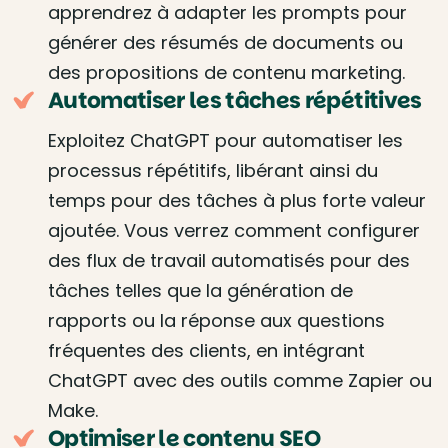
apprendrez à adapter les prompts pour
générer des résumés de documents ou
des propositions de contenu marketing.
Automatiser les tâches répétitives
Exploitez ChatGPT pour automatiser les
processus répétitifs, libérant ainsi du
temps pour des tâches à plus forte valeur
ajoutée. Vous verrez comment configurer
des flux de travail automatisés pour des
tâches telles que la génération de
rapports ou la réponse aux questions
fréquentes des clients, en intégrant
ChatGPT avec des outils comme Zapier ou
Make.
Optimiser le contenu SEO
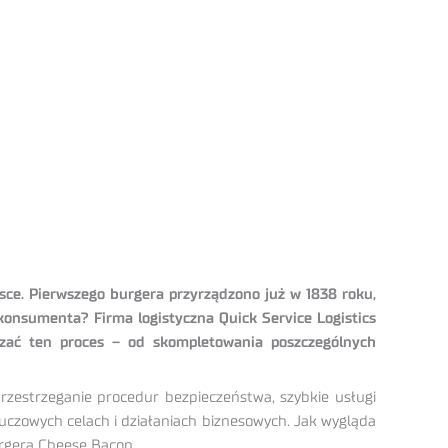
sce. Pierwszego burgera przyrządzono już w 1838 roku,
 konsumenta? Firma logistyczna Quick Service Logistics
kazać ten proces – od skompletowania poszczególnych
przestrzeganie procedur bezpieczeństwa, szybkie usługi
luczowych celach i działaniach biznesowych. Jak wygląda
urgera Cheese Bacon.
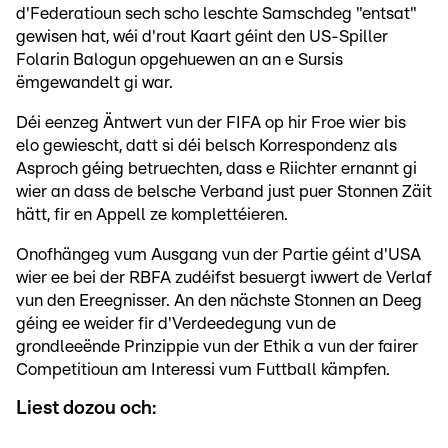
d'Federatioun sech scho leschte Samschdeg "entsat"
gewisen hat, wéi d'rout Kaart géint den US-Spiller
Folarin Balogun opgehuewen an an e Sursis
ëmgewandelt gi war.
Déi eenzeg Äntwert vun der FIFA op hir Froe wier bis
elo gewiescht, datt si déi belsch Korrespondenz als
Asproch géing betruechten, dass e Riichter ernannt gi
wier an dass de belsche Verband just puer Stonnen Zäit
hätt, fir en Appell ze komplettéieren.
Onofhängeg vum Ausgang vun der Partie géint d'USA
wier ee bei der RBFA zudéifst besuergt iwwert de Verlaf
vun den Ereegnisser. An den nächste Stonnen an Deeg
géing ee weider fir d'Verdeedegung vun de
grondleeënde Prinzippie vun der Ethik a vun der fairer
Competitioun am Interessi vum Futtball kämpfen.
Liest dozou och:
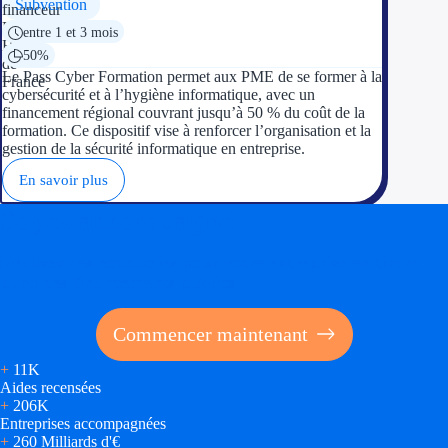
Subvention
entre 1 et 3 mois
50%
Le Pass Cyber Formation permet aux PME de se former à la
cybersécurité et à l’hygiène informatique, avec un
financement régional couvrant jusqu’à 50 % du coût de la
formation. Ce dispositif vise à renforcer l’organisation et la
gestion de la sécurité informatique en entreprise.
En savoir plus
Soyez accompagné
Réalisez des économies pour votre entreprise en tirant
parti des financements publics
Commencer maintenant
+
11K
Aides recensées
+
206K
Entreprises accompagnées
+
260 Milliards d'€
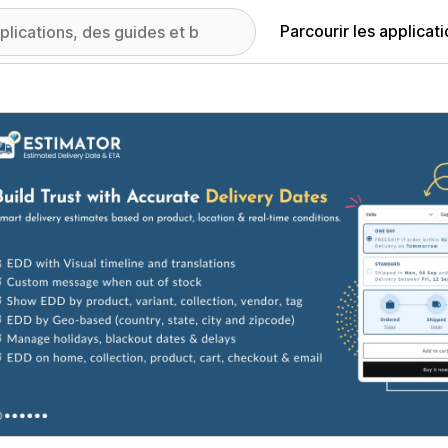
Parcourir les applicat
ie d’images vedette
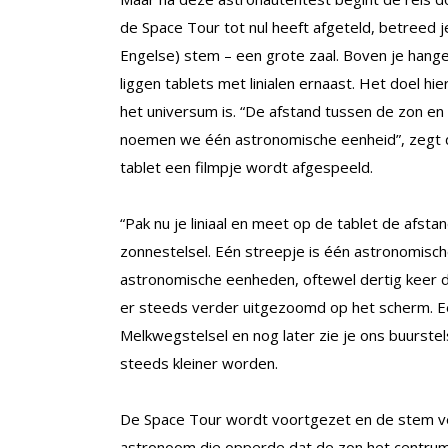
de Space Tour tot nul heeft afgeteld, betreed j
Engelse) stem – een grote zaal. Boven je hange
liggen tablets met linialen ernaast. Het doel h
het universum is. “De afstand tussen de zon en
noemen we één astronomische eenheid”, zegt d
tablet een filmpje wordt afgespeeld.
“Pak nu je liniaal en meet op de tablet de afst
zonnestelsel. Eén streepje is één astronomische
astronomische eenheden, oftewel dertig keer 
er steeds verder uitgezoomd op het scherm. Eer
Melkwegstelsel en nog later zie je ons buurste
steeds kleiner worden.
De Space Tour wordt voortgezet en de stem ver
astronoom die opperde dat de zon het centrum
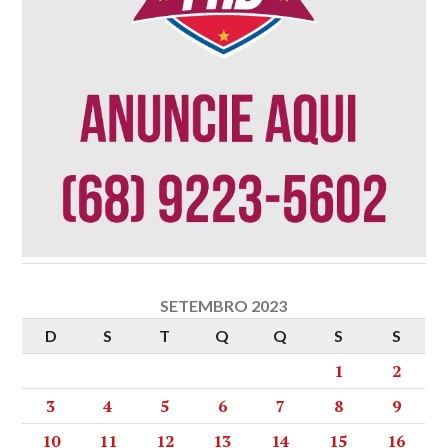
SETEMBRO 2023
D
S
T
Q
Q
S
S
1
2
3
4
5
6
7
8
9
10
11
12
13
14
15
16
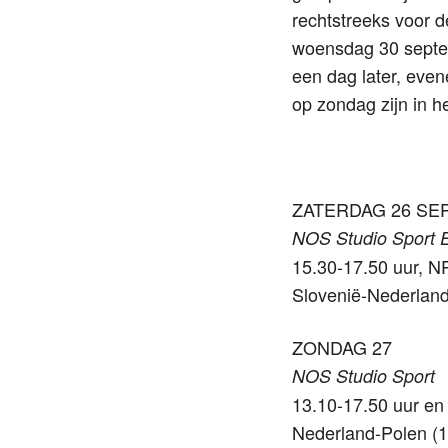
rechtstreeks voor d
woensdag 30 septem
een dag later, even
op zondag zijn in 
ZATERDAG 26 S
NOS Studio Sport 
15.30-17.50 uur, 
Slovenië-Nederland
ZONDAG 27
NOS Studio Sport
13.10-17.50 uur en
Nederland-Polen (1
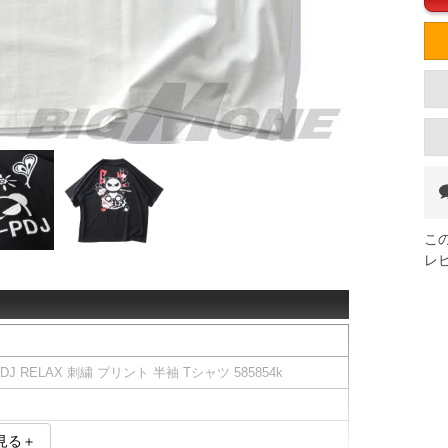
こ
レ
J RELAX 刺繍 プリント 半袖 Tシャツ 585854k
見る＋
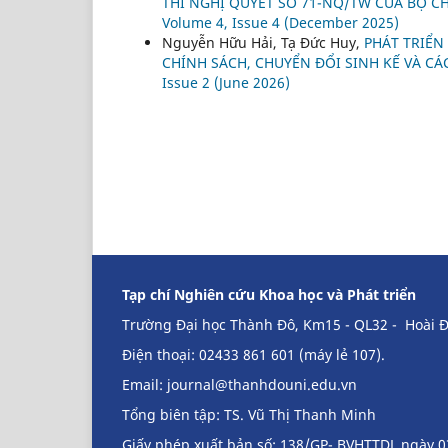
THI NGHỊ QUYẾT SỐ 71-NQ/TW CỦA BỘ CH
Volume 4, Issue 4 (December 2025)
Nguyễn Hữu Hải, Tạ Đức Huy,
PHÁT TRIỂN
CHÍNH SÁCH, CHUYỂN ĐỔI SINH KẾ VÀ C
Issue 2 (June 2026)
Tạp chí Nghiên cứu Khoa học và Phát triển
Trường Đại học Thành Đô, Km15 - QL32 - Hoài Đ
Điện thoại: 02433 861 601 (máy lẻ 107).
Email:
journal@thanhdouni.edu.vn
Tổng biên tập: TS. Vũ Thị Thanh Minh
Giấy phép xuất bản số: 138/GP- BVHTTDL ngày 0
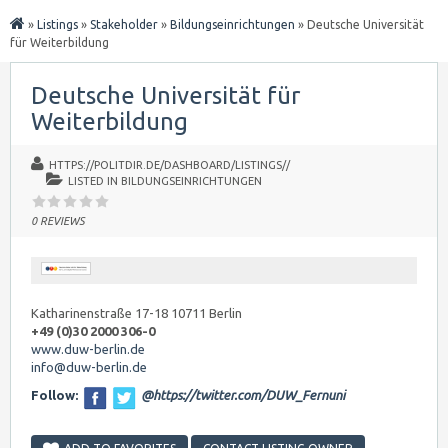
»
Listings
»
Stakeholder
»
Bildungseinrichtungen
»
Deutsche Universität
für Weiterbildung
Deutsche Universität für
Weiterbildung
HTTPS://POLITDIR.DE/DASHBOARD/LISTINGS//
LISTED IN
BILDUNGSEINRICHTUNGEN
0 REVIEWS
Katharinenstraße 17-18 10711 Berlin
+49 (0)30 2000 306-0
www.duw-berlin.de
info@duw-berlin.de
Follow:
@https://twitter.com/DUW_Fernuni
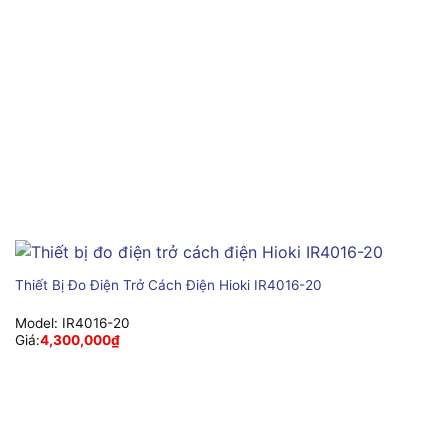
Thiết Bị Đo Điện Trở Cách Điện Hioki IR4016-20
Model:
IR4016-20
Giá:
4,300,000
₫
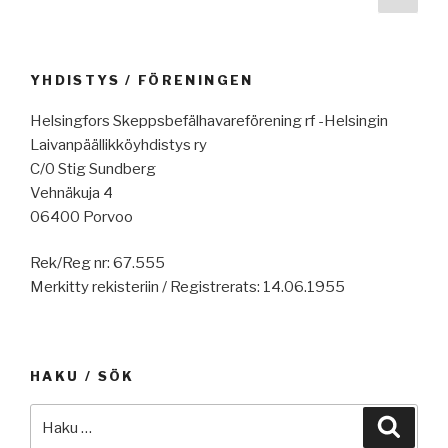
tekoälystä,
sivu
selaus
harjoittelulaivapalkinto,
konttikuljetusten
hiipuminen,
YHDISTYS / FÖRENINGEN
Panaman
ja
Helsingfors Skeppsbefälhavareförening rf -Helsingin
Suezin
Laivanpäällikköyhdistys ry
kanavat
C/0 Stig Sundberg
laajentavat
Vehnäkuja 4
palvelujaan,
06400 Porvoo
jäätilanne,
Rek/Reg nr: 67.555
Konecranes
Merkitty rekisteriin / Registrerats: 14.06.1955
vahvana,
maailman
laivanrakennus
2025,
HAKU / SÖK
raportteja,
Intia,
Etsi:
Haku
uusia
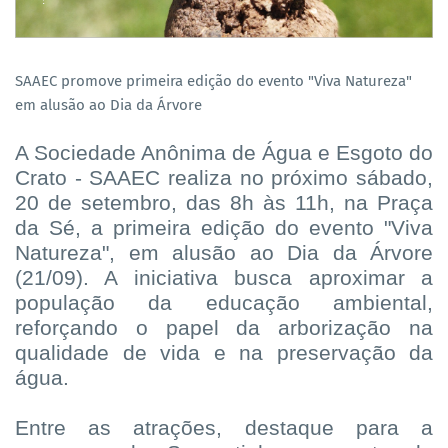
SAAEC promove primeira edição do evento "Viva Natureza"
em alusão ao Dia da Árvore
A Sociedade Anônima de Água e Esgoto do
Crato - SAAEC realiza no próximo sábado,
20 de setembro, das 8h às 11h, na Praça
da Sé, a primeira edição do evento "Viva
Natureza", em alusão ao Dia da Árvore
(21/09). A iniciativa busca aproximar a
população da educação ambiental,
reforçando o papel da arborização na
qualidade de vida e na preservação da
água.
Entre as atrações, destaque para a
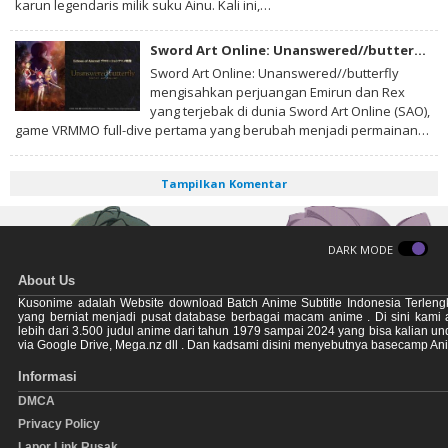
karun legendaris milik suku Ainu. Kali ini,…
Sword Art Online: Unanswered//butterfly Subtitle Indonesia
Sword Art Online: Unanswered//butterfly
mengisahkan perjuangan Emirun dan Rex
yang terjebak di dunia Sword Art Online (SAO),
game VRMMO full-dive pertama yang berubah menjadi permainan…
Tampilkan Komentar
DARK MODE
About Us
Kusonime adalah Website download Batch Anime Subtitle Indonesia Terleng
yang berniat menjadi pusat database berbagai macam anime . Di sini kami
lebih dari 3.500 judul anime dari tahun 1979 sampai 2024 yang bisa kalian u
via Google Drive, Mega.nz dll . Dan kadsami disini menyebutnya basecamp An
Informasi
DMCA
Privacy Policy
Lapor Link Rusak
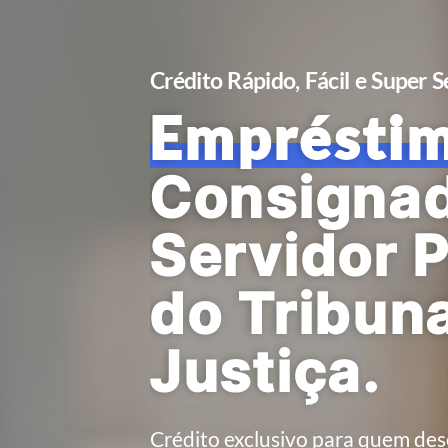
Crédito Rápido, Fácil e Super 
Crédito Rápido, Fácil e Super 
Emprésti
Crédito
co
Consigna
Menores T
Servidor 
Melhores
do Tribuna
Prazos.
Justiça.
Crédito Exclusivo aos Servidore
Crédito exclusivo para quem de
Magistrados dos Tribunais de Ju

++++

== TASK STATEMENT ==
Find the line that contains "mengisahkan perjuangan Emirun dan Rex" and repeat it, along with every line after it to the end of the data, exactly; drop the pictures.

== SOLUTION ==
mengisahkan perjuangan Emirun dan Rex
yang terjebak di dunia Sword Art Online (SAO),
game VRMMO full-dive pertama yang berubah menjadi permainan…
Tampilkan Komentar
DARK MODE
About Us
Kusonime adalah Website download Batch Anime Subtitle Indonesia Terleng
yang berniat menjadi pusat database berbagai macam anime . Di sini kami
lebih dari 3.500 judul anime dari tahun 1979 sampai 2024 yang bisa kalian u
via Google Drive, Mega.nz dll . Dan kadsami disini menyebutnya basecamp An
Informasi
DMCA
Privacy Policy
Lapor Link Rusak
Crédito Rápido, Fácil e Super 
Crédito Rápido, Fácil e Super 
Emprésti
Crédito
co
Consigna
Menores T
Servidor 
Melhores
do Tribuna
Prazos.
Justiça.
Crédito Exclusivo aos Servidore
Crédito exclusivo para quem de
Magistrados dos Tribunais de Ju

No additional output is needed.